The Lying Game by Ruth Ware

Hardcover, 384 pages
Published July 25th 2017 by Gallery/Scout Press (first published June 15th 2017)

From the instant New York Times bestselling author of blockbuster thrillers In a Dark, Dark Wood and The Woman in Cabin 10 comes Ruth Ware’s chilling new novel.

On a cool June morning, a woman is walking her dog in the idyllic coastal village of Salten along a tidal estuary known as the Reach. Before she can stop him, the dog charges into the water to retrieve what first appears to be a wayward stick, but to her horror, turns out to be something much more sinister…

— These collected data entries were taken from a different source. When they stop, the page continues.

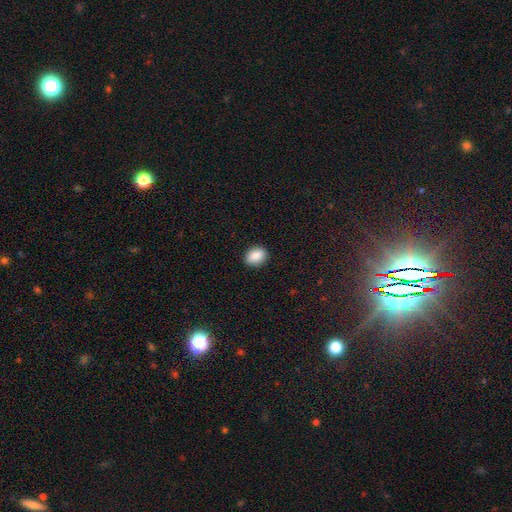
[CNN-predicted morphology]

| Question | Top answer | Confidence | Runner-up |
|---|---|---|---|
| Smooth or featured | smooth | 88% | star or artifact (8%) |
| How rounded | in between | 62% | round (36%) |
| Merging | none | 88% | minor disturbance (9%) |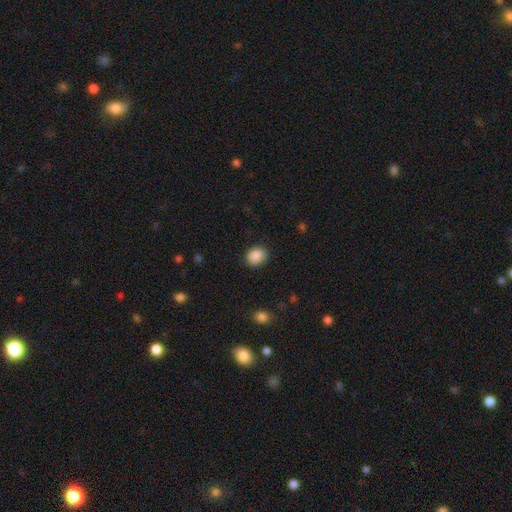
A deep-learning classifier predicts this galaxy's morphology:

The next morning, three women in and around London—Fatima, Thea, and Isabel—receive the text they had always hoped would NEVER come, from the fourth in their formerly inseparable clique, Kate, that says only, “I need you.”

The four girls were best friends at Salten, a second rate boarding school set near the cliffs of the English Channel. Each different in their own way, the four became inseparable and were notorious for playing the Lying Game, telling lies at every turn to both fellow boarders and faculty, with varying states of serious and flippant nature that were disturbing enough to ensure that everyone steered clear of them. The myriad and complicated rules of the game are strict: no lying to each other—ever. Bail on the lie when it becomes clear it is about to be found out. But their little game had consequences, and the girls were all expelled in their final year of school under mysterious circumstances surrounding the death of the school’s eccentric art teacher, Ambrose (who also happens to be Kate’s father).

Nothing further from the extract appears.